Are single-asset continuation vehicles just co-investments with fees attached? It’s a question on the minds of some LPs — many of whom are trying to figure out how these opportunities stack up against one another. On paper, the difference is clear. Co-investments provide LPs the opportunity to get a sizeable piece of new assets added to a GP’s portfolio, while secondaries involve companies that GPs have spent significant time laying the foundations for growth, often investing a significant amount of their own capital into the new vehicle. The dynamics and alignment are intrinsically very different.
However, from a portfolio construction and strategy viewpoint, the overlap of objectives and outcomes is worth considering. Both vehicles reward LPs for high concentration, with co-investments bypassing fees and carry and single-asset vehicles providing returns on a risk-adjusted basis. For LPs, the question arises regarding the placement of secondaries in their portfolio alongside a co-investment strategy. If allocators start to compare these opportunities, assessing returns on a net basis will play a salient role. With co-investments, LPs must be comfortable with some level of unknowns. Continuation funds, with their positive selection bias, will likely offer appealing risk-adjusted returns. As a result, secondaries funds could potentially encroach on capital traditionally earmarked for co-investments.
As GP-leds become more prevalent in secondaries strategies, the move towards concentrated transactions will affect both secondaries investors and LPs. For secondaries investors, concentration limits in the Limited Partner Agreement (LPA) come into play. However, many secondaries investors are quickly adapting to the burgeoning opportunities presented by these vehicles by bringing check sizes down to enhance diversification, negotiating more flexible investment mandates with their LPs, and raising solely focused GP-led funds. This said, a marginal preference for multi-asset continuation funds continues to characterize the market, with these deals gaining a further share of total continuation fund activity in 2023.
From an LP perspective, classifying secondary funds’ role in a portfolio where GP-leds are part of the strategy can be difficult. These funds often stray from the traditional composition that LPs typically associate with the secondary asset class, lacking the same level of diversification found in purely LP strategies. Consequently, LPs could grapple with decisions regarding allocations and portfolio construction, pondering whether secondary commitments should be classified under buyout or treated as separate entities.

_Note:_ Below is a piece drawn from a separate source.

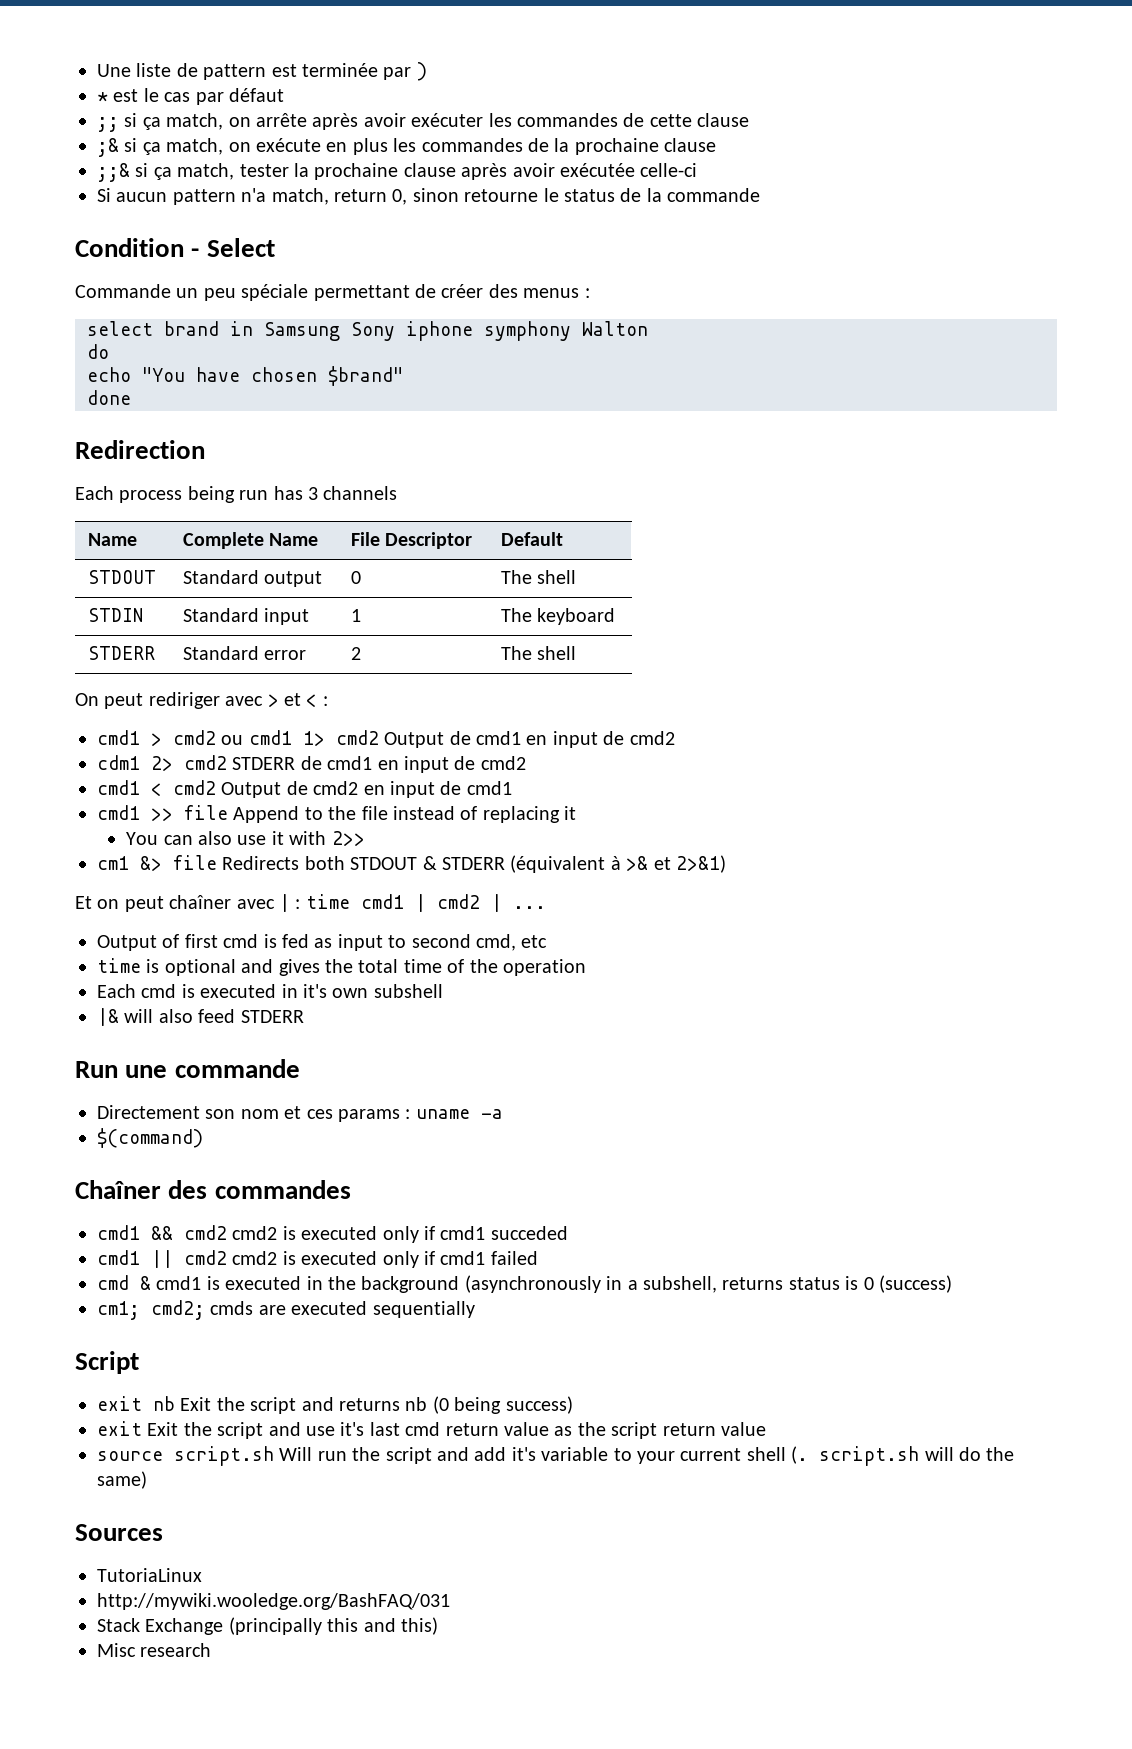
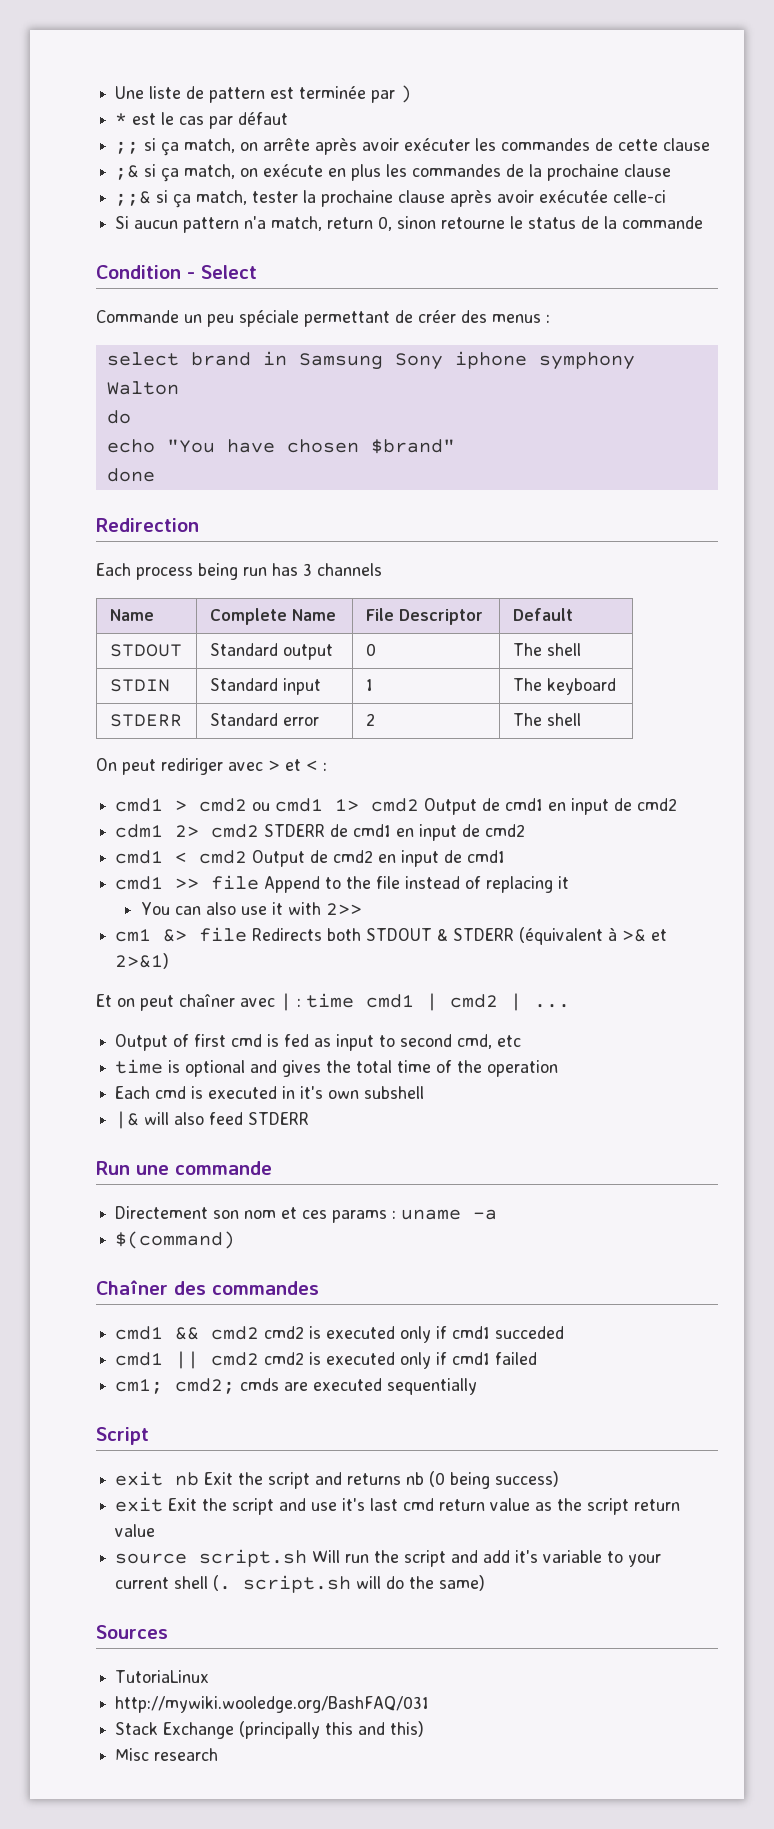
[97,1275,952,1293] // cmd & cmd1 is executed in the background (asynchronously in a subshell, returns status is 0 (success) -> (538, 1358) none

Although private equity doesn’t exhibit the same level of ‘power law’ dynamics as venture capital, where a few (and sometimes just one) assets largely influence returns, transferring prized assets out of a flagship fund vehicle on a meaningful scale does surface questions on how it could impact the returns of those funds.
Private equity returns are already under a microscope, with many investors skeptical of the asset class’s ability to achieve the same returns in a high interest rate environment without access to attractive debt financing. Over the past year, the push to intensify value creation efforts has been a frequently echoed sentiment, and the dynamics continuation funds create underscore this significance — GPs will need to double down on value creation efforts in a flagship fund’s remaining assets.